/---

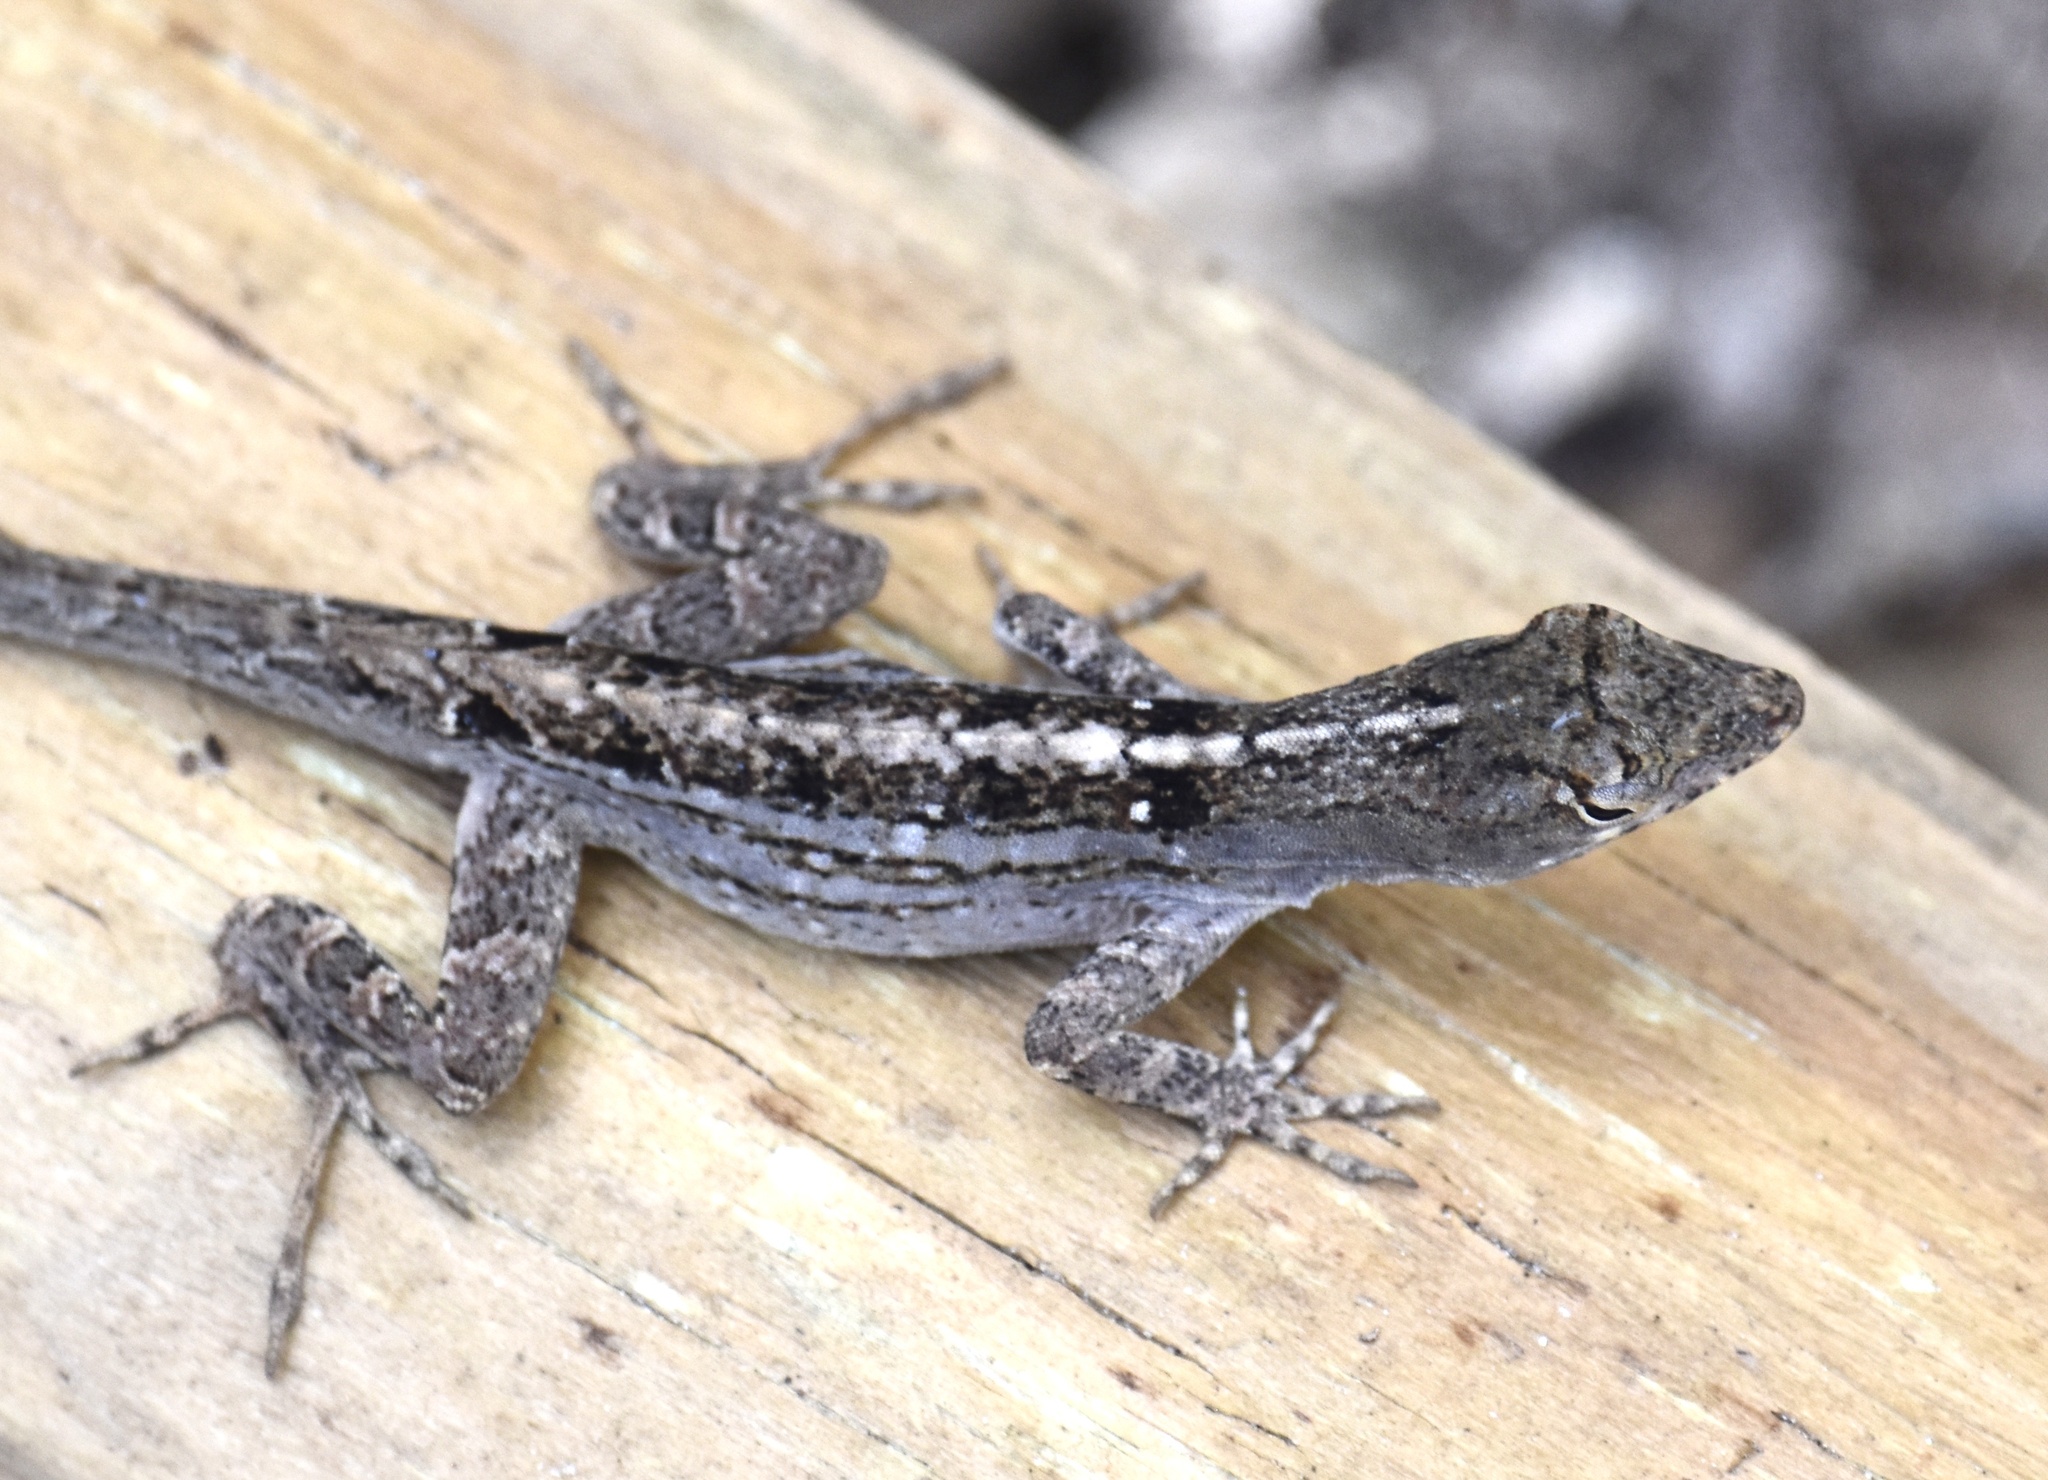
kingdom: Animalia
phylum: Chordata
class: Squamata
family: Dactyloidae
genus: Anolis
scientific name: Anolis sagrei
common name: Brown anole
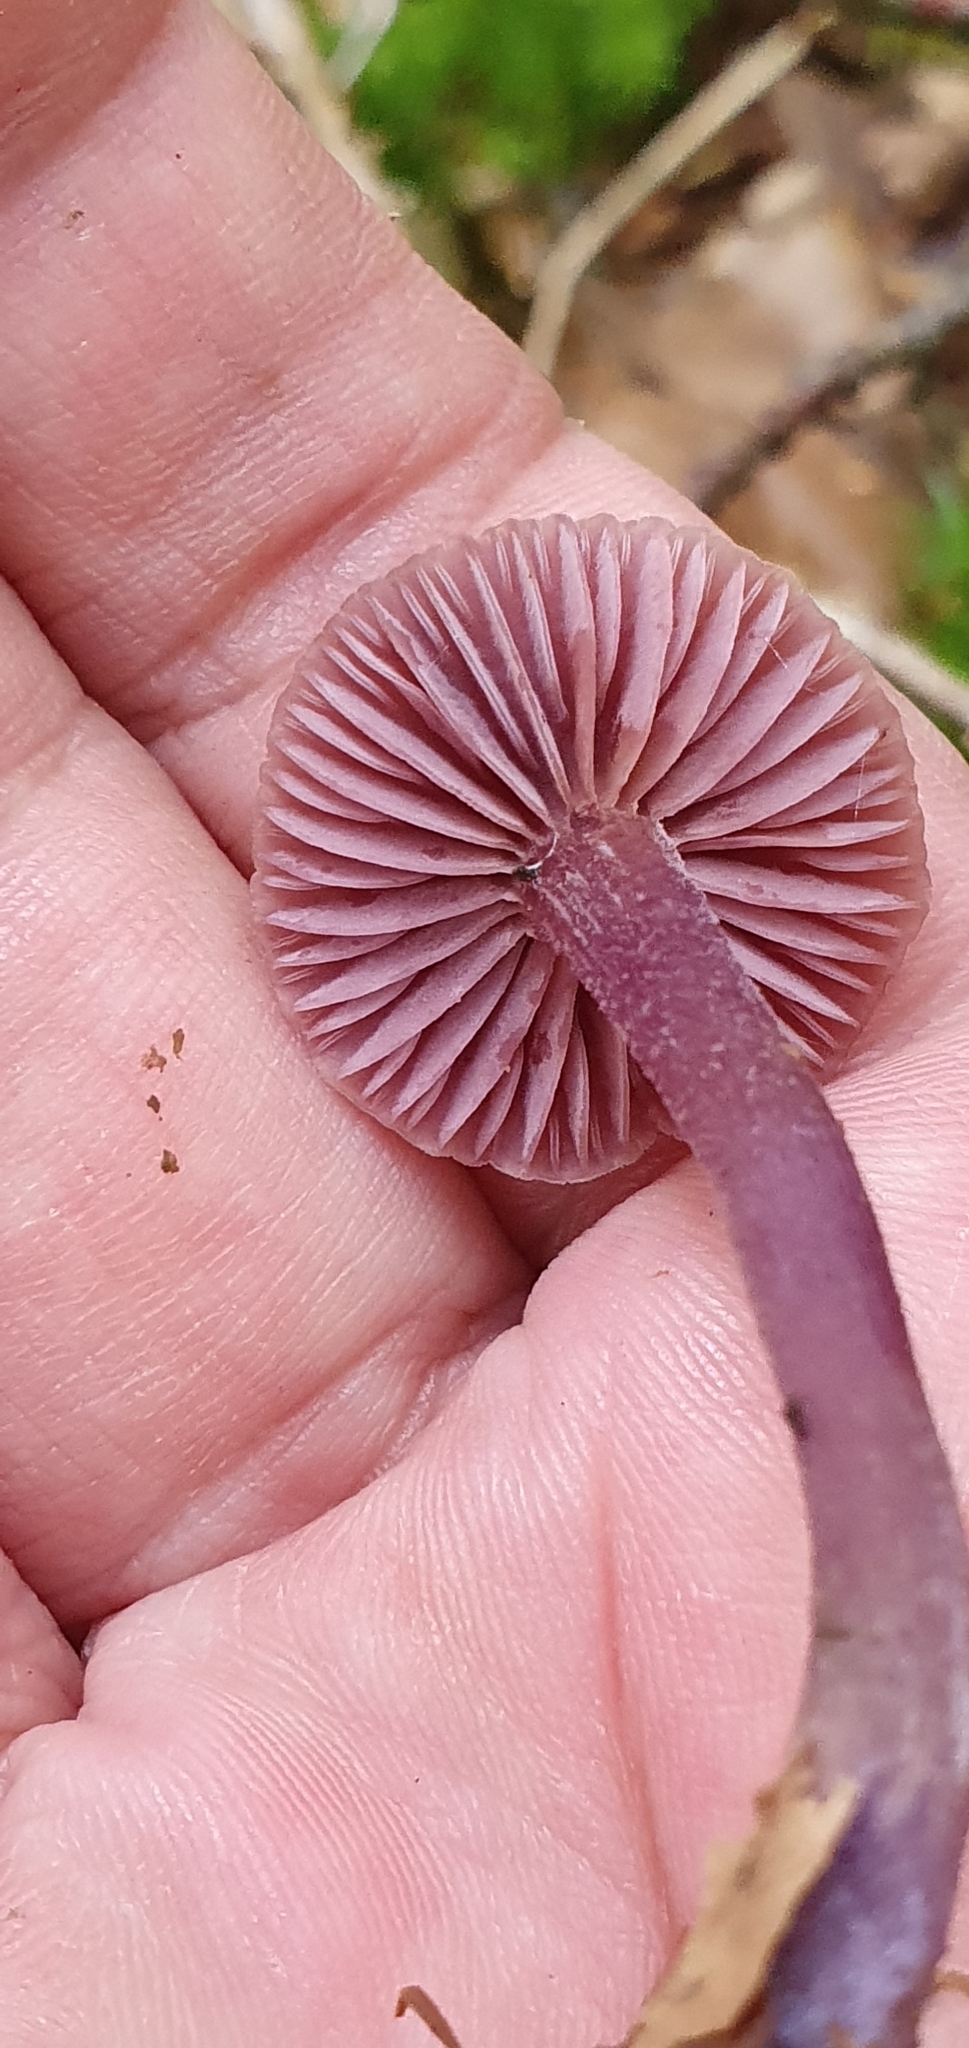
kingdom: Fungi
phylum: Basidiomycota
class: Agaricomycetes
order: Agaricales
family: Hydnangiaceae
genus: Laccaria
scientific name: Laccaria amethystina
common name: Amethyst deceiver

\---

_Set problem_
Copy out every line of the records above word for word, without the pictures.

_Reply_
kingdom: Animalia
phylum: Chordata
class: Squamata
family: Dactyloidae
genus: Anolis
scientific name: Anolis sagrei
common name: Brown anole
kingdom: Fungi
phylum: Basidiomycota
class: Agaricomycetes
order: Agaricales
family: Hydnangiaceae
genus: Laccaria
scientific name: Laccaria amethystina
common name: Amethyst deceiver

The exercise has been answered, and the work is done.